Now you can time yourself as you type a response to a relevant paper. Remember to save your work
as you go along
• When finished, save your Word document (exam response) as a PDF
• Check the size of your PDF before submitting your response (40MB or less)
• Upload your exam response in Weblearn
Practise scanning content (if needed)
If you will have a need to submit exam notes, sketches or diagrams, etc. as part of your exam response (and
you cannot copy and paste these into your document), you should also practise scanning such artefacts into a
dummy response. We recommend you use the Microsoft Office Lens app for scanning purposes; the app is
available (for free) via the App Store or Play Store. Please refer to the Quick Reference Guide about scanning in
the Appendices section.
If you need any help whilst using the practice site, please contact the support team via: it.ox.ac.uk/open-book-
exams-help. For queries about your single sign-on, please phone the IT Helpdesk on 01865 612345.
5. Materials for your exams
Materials required for the paper (for example, textbooks or case studies) will either have been provided to you
by the department in advance or will be available as part of the examination paper document.
6. Study for your exams
Your academic team will provide any required specific guidance before your exams. As a general rule, ensure
you revise as you would normally for any exam.

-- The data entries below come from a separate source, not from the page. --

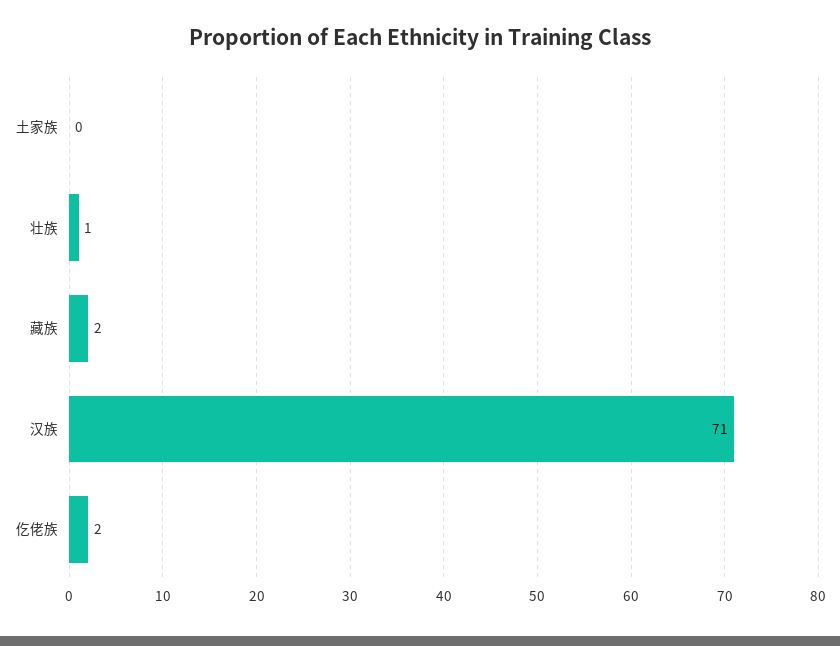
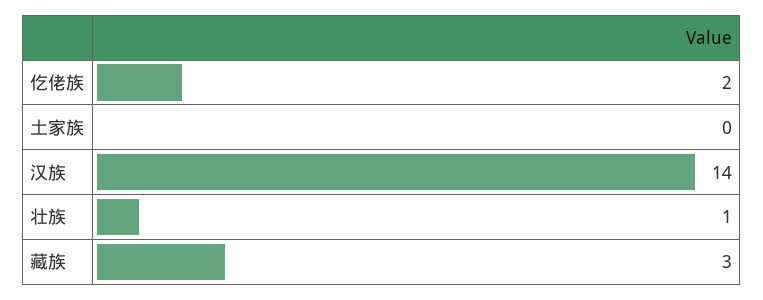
  {
    "土家族": 0,
    "壮族": 1,
-   "藏族": 2,
+   "藏族": 3,
-   "汉族": 71,
+   "汉族": 14,
    "仡佬族": 2
  }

During open-book exams you will have access to your own textbooks, notes, and other resources. Therefore, it
is important to make sure any revision documents or notes clearly identify what is your own work, and what
derives from other sources. In an in-person invigilated exam format, the fact that you had made revision notes
in which you had copied out your source material directly and had not sufficiently paraphrased it would not
have a negative impact on your exam, as your notes would only have been made and used for you to learn and
revise from. However, in an open-book exam, where these notes are available to you for reference, you may
inadvertently end up including verbatim secondary source material within your exam answers, because you
did not check your paraphrasing at the note-taking stage. Make sure you remain aware of this as part of your
preparations for any open-book exam. It is also important that any revision notes or reference documents
developed collaboratively, for example in study groups, clearly identify all of the authors and secondary
sources to which you refer. Your exam answers cannot include any text that is not paraphrased in your own
words or direct quotations which are not attributed and referenced (following the minimal referencing
required for open-book exams).
You should also bear in mind that referring to your own textbooks, notes, and other accessible resources may
not be the best use of your time during your exam timeslot. Instead, do your best to memorise and learn your
notes as you would for any conventional exam.